The pharmacist is far from closed-minded. He believes in “live and let live.” Yet, he has seen these TV ads increase in frequency. Many companies now do it: Cheerios, Colgate, Apple, Bud Light, Kodak, Microsoft, and IKEA to name a few. Now, the pharmaceutical industry is portraying “unconventional” couples in drug ads. Such drug ads started early on when various antiretrovirals for HIV infection became available. There, you would see a gay couple washing dishes, making supper, and fondling their pet iguana, happy in the fact that their condition is under control. Good for them! 

But one has to ask oneself: Exactly what are the sponsors of these adverts selling? If the advertisement is for a brand new biological indicated for psoriasis or ulcerative colitis, does it matter if the patient’s partner is black or white, gay or straight? Sometimes it does matter. An analysis of US health data from 2001 to 2013 found that black, Asian, and other minorities are less likely than whites to see a doctor for treatment of the chronic inflammatory disease. The researchers found that among the 842 people with psoriasis included in the study, 51% of whites and 47% of Hispanics saw a dermatologist for treatment. By comparison, only 38% of blacks, Asians, and other non-Hispanic minorities saw a dermatologist for their psoriasis. Hence, by including a minority in the commercial, non-whites may be encouraged to get help. Also “while psoriasis is less common among minorities, previous research has shown their disease can be more severe," says study author Junko Takeshita, MD, a dermatology professor at the University of Pennsylvania.

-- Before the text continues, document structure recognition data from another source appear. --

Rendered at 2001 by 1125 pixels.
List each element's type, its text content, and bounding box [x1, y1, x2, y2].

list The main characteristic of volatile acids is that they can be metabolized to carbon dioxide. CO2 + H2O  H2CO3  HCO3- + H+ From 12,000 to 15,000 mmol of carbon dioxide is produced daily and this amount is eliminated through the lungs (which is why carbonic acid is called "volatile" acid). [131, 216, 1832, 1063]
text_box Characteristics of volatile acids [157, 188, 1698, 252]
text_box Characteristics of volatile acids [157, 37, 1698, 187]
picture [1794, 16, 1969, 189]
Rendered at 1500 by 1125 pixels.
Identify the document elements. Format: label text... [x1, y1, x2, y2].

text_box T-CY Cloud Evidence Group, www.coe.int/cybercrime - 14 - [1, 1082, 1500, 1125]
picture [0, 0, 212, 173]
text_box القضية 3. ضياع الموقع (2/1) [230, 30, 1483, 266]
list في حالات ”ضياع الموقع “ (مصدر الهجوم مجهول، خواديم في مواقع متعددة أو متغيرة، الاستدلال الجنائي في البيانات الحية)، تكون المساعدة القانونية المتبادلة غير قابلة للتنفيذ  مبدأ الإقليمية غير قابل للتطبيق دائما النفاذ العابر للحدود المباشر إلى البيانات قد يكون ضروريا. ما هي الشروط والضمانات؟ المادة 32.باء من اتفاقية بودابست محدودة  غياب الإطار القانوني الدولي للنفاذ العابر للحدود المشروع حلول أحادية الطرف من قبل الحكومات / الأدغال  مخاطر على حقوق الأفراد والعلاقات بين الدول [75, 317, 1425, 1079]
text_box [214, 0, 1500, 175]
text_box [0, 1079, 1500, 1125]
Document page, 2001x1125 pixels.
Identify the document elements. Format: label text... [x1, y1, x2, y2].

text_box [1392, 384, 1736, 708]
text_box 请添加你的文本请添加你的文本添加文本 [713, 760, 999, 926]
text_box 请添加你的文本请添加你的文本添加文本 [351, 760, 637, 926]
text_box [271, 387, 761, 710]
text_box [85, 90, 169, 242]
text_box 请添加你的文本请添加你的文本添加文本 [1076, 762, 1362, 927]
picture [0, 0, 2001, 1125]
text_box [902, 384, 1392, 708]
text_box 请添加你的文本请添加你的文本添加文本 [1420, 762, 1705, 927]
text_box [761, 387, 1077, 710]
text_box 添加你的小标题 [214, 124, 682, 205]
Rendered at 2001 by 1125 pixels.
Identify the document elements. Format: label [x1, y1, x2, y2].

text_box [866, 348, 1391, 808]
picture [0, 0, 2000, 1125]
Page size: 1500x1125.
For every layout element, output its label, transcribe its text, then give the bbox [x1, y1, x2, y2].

In terms of inflammatory bowel diseases (IBD) such as ulcerative colitis (UC) and Crohn’s disease, racial disparity also exists in terms of both diagnosis and treatment. According to a 2014 review, minorities with UC can be 50% less likely to undergo surgery than whites, while minorities with Crohn’s can be 70% less likely to undergo bowel resection than whites. In Asian cultures, IBD is often seen as taboo and such a diagnosis is typically not shared to share an IBD diagnosis with family or friends. Not seeking medical help can result in dire complications and unnecessarily increased morbidity. Seeing a TV ad for an IBD drug that includes minorities – however subtle – can be the impetus to look for early medical care.

Of course, socially diverse ads for merchandise that every human uses can be distracting. This year, Kimberly-Clark, the makers of Cottonelle® toilet paper ran two ads touting their very necessary product. In these ads, a voiceover reads: “Down-there-care from Cottonelle…down there because today you meet the parents. So before they sit you down, give your bootie a confidence boost with cleaning ripples for a superior clean…” However, while one ad, featuring a heterosexual couple, ends with “…and makes you feel like the kind of guy she takes home to mother”, the second one, starring two men, ends with “…and make you feel like the kind of guy he takes home to mother.” Okay…

The pharmacist knew that an ad can be funny, cute, and memorable. But if the viewer remembers the ad and not the product, was it really effective in selling the product? More ads are welcoming everyone from amputees to Down’s syndrome kids. Whether or not the ad distracts one from the marketing message depends on how one relates to all the background noise.